| Activities |
(a) In the discussion comparing git and jj, why did the person who considered changing Git decide not to make those changes to Git itself? Answer in one to three sentences.
(b) According to the discussion comparing git and jj, what does jj call worktrees?
(c) Continue the discussion comparing git and jj from its last line.

| Document text |
***

Git is simple enough and has features and capabilities that jj does not have. Contrary to popular belief, git is not hard to use. I refuse to use any "simpler" system that is slower or less feature-rich than git. I don't even want to learn another commit graph model, because git's model is very good. About 95% of what people like yourself call "git nonsense" consists of useful features that many people would be annoyed to not have.
I believe that a large number of git or general VCS users have no idea about commit hygiene. They have not had to cherry-pick or edit commits, and have no idea what to do about conflicts. To people like that, git's features and methods will appear especially foreign.
I looked over jj specifically many moons ago and concluded it would annoy me and not function at my job. I forgot what the reasons were. One reason was most likely because I need submodules and worktrees to work. I just looked at its FAQ, and saw a bunch of nonsensical new terms as well. Nothing is more compatible with git than git itself, and I am very satisfied with how well git works for me.
worktrees are called "workspaces" in jj, but are the same.
A lot of people find jj easier to have good commit hygiene with, and find it simpler and more powerful, not less. But that said, if you're happy with git, you should continue to use it.
I agree. That's why jj uses practically the same model. That's how Git can quite easily be used as a backend.
> I just looked at its FAQ, and saw a bunch of nonsensical new terms as well.
Like what? Perhaps we can improve it.
I'm sure it is stuff that makes sense to a jj user. Since I have not read the manual, it is nonsense to me. I'm just drawing attention to the fact it's a different set of non-obvious terminology and features as compared to git. I'm sure anyone who read the manual for either tool could figure it out. The trouble with git is that people don't read the manual, and hardly try to do anything with it, then loudly complain about it being tricky. Anything as complicated as version control is going to be tricky if you don't read the manual. I don't think making another tool entirely is the right solution. Perhaps a different set of git porcelain tools could help, or some git aliases. Maybe better documentation too. But some people just can't be pleased.
If you have others in mind then go ahead lol. I was just trying to make it easy.
> I don't think making another tool entirely is the right solution.
I considered making the changes to Git but the changes I wanted to make would make the UX so different that it would basically mean introducing a whole parallel command set to Git. I figured it would take ages to get Git to that state, if I could sell the ideas to the Git community at all. By the way, the video above talks about an proposed `git history` series of commands inspired by Jujutsu (also see https://lore.kernel.org/git/20250819-b4-pks-history-builtin-...).
Yes, it's only meant for local branches. When I used Git, I had a script for rebasing dependent branches. I remember that a coworker had written a similar script.

***

| Records supplied |

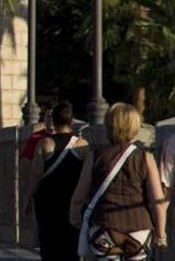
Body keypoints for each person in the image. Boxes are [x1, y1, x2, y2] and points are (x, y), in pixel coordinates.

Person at [70, 103, 168, 260]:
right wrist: (161, 233)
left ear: (109, 125)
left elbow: (80, 194)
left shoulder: (95, 156)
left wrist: (74, 216)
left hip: (104, 226)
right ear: (135, 127)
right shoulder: (145, 157)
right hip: (139, 228)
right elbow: (157, 201)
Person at [23, 102, 88, 261]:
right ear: (71, 122)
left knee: (49, 244)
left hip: (48, 203)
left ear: (54, 122)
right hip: (73, 200)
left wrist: (28, 198)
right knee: (72, 244)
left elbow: (35, 175)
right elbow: (88, 175)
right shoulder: (82, 144)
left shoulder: (45, 143)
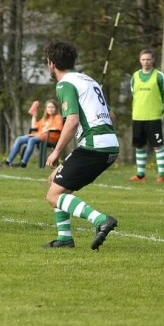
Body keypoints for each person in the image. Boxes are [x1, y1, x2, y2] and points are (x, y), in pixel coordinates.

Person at [41, 41, 118, 250]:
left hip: (94, 147)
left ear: (51, 64)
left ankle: (101, 220)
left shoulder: (65, 83)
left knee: (53, 196)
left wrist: (56, 151)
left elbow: (72, 120)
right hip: (108, 145)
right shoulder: (89, 81)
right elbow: (111, 115)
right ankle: (64, 238)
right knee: (54, 181)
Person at [129, 48, 164, 183]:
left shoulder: (159, 76)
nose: (146, 62)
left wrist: (160, 112)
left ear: (153, 60)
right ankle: (140, 174)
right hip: (138, 117)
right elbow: (133, 94)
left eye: (148, 59)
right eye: (143, 59)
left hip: (154, 117)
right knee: (140, 146)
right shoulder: (134, 76)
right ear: (140, 60)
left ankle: (161, 175)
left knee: (158, 146)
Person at [0, 99, 63, 168]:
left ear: (56, 108)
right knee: (19, 139)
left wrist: (46, 130)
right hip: (40, 136)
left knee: (31, 140)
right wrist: (34, 115)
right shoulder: (45, 118)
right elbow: (33, 127)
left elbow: (57, 128)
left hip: (50, 137)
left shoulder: (58, 117)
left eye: (52, 107)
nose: (50, 109)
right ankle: (8, 162)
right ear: (46, 109)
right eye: (48, 107)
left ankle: (23, 163)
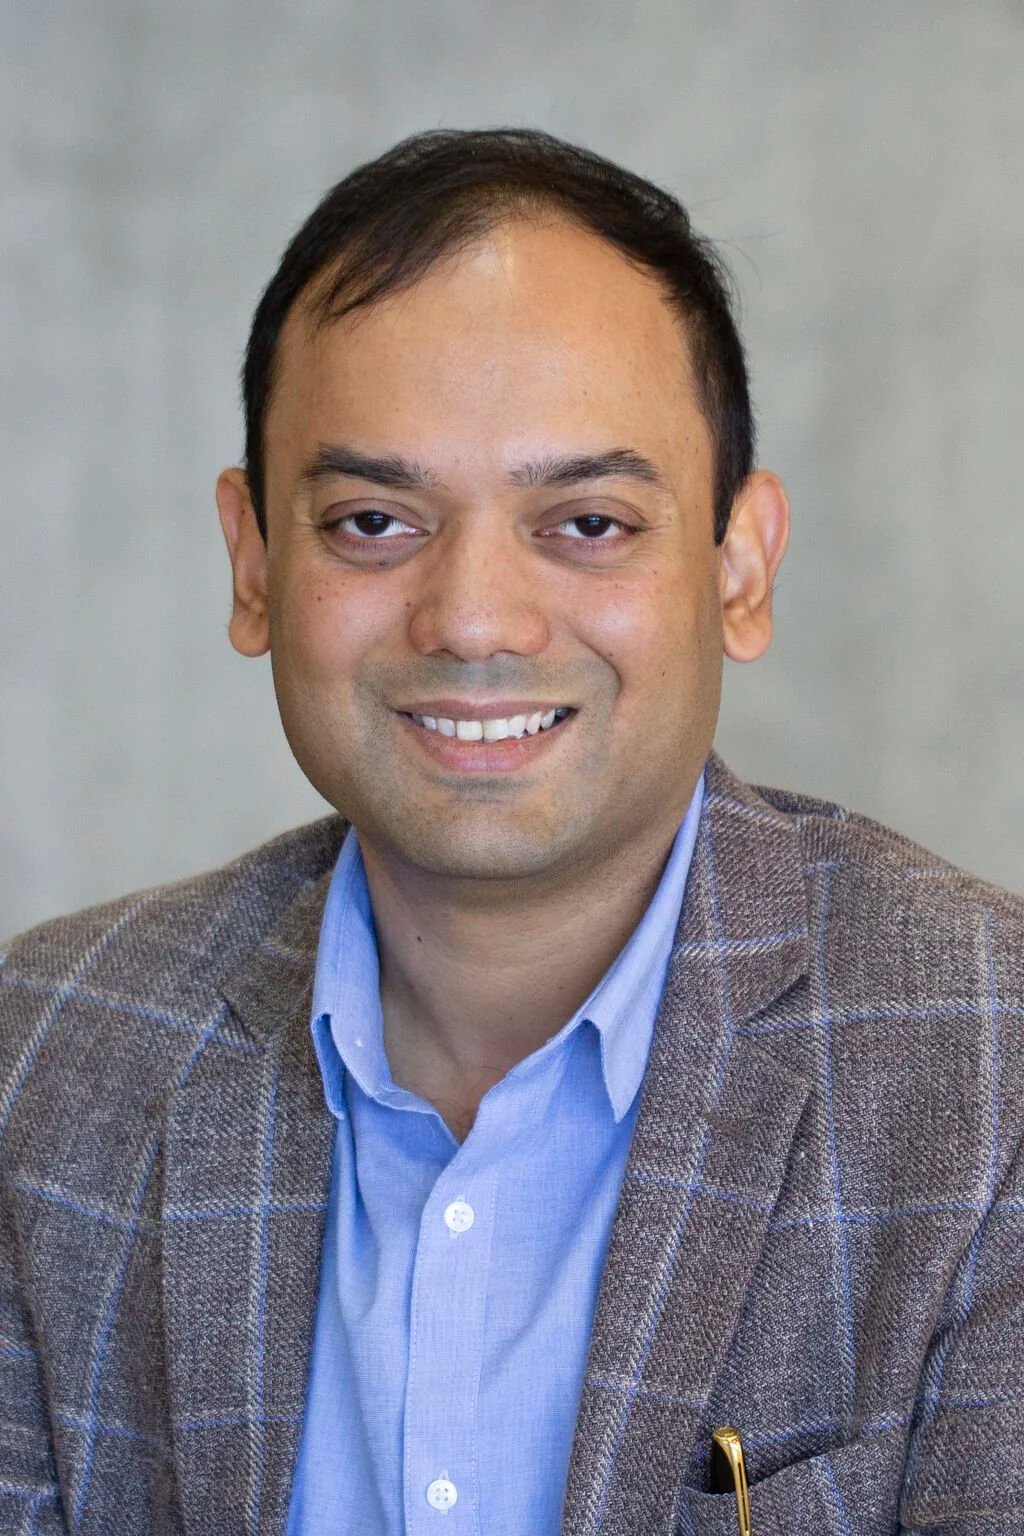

***

| Exercise responses |
(a) The changes they wanted would have made the user experience so different that they would have required a whole parallel command set in Git. They expected that getting Git to that state would take ages, assuming they could sell the ideas to the Git community at all.

(b) In jj, worktrees are called "workspaces."

(c)
I think jj is generally more useful for people like me who often have lots of independent and dependent work in progress. If you mostly just have a one review at a time, there's much less benefit. Perhaps I would say that `jj undo` might be the most useful feature for users with simpler development (yes, I know about the reflog, but see the video I linked to in the other message).
I think I saw Scott Chacon talk about his git config file and advanced git features. Whoever it was, it mentioned GitButler. That was a good talk. I would certainly expect someone like that to have a lot of interest and expertise in git. But it seem to me that there is also a potential commercial angle to making a new/alternative VCS.
I looked at the mailing list entry you linked to about `git history` commands and thought to myself, it sounds all wrong and redundant. `git history` sounds like too broad of a name for one thing. I'd want to have it be `git <verb>` instead. All the operations listed can be done with rebase:
- `git history drop`: Instead, rebase interactively and drop one or more commits.
- `git history reorder`: Interactively rebasing makes this work already.
- `git history split`: Insert a pause in the interactive rebase. Do a soft reset or something to the previous commit, and use `git restore` to unstage the changes (there might be a more efficient way to do this in one step, but idk). Then, do `git add -p` to add what you want, commit, as many times as you want to split the patch. Then continue the rebase.
- `git history reword`: There is a reword option in interactive rebase mode, and also a fixup-like option to do it as well if you want to postpone the rebase.
- `git history squash`: Rebase can do this now in multiple ways.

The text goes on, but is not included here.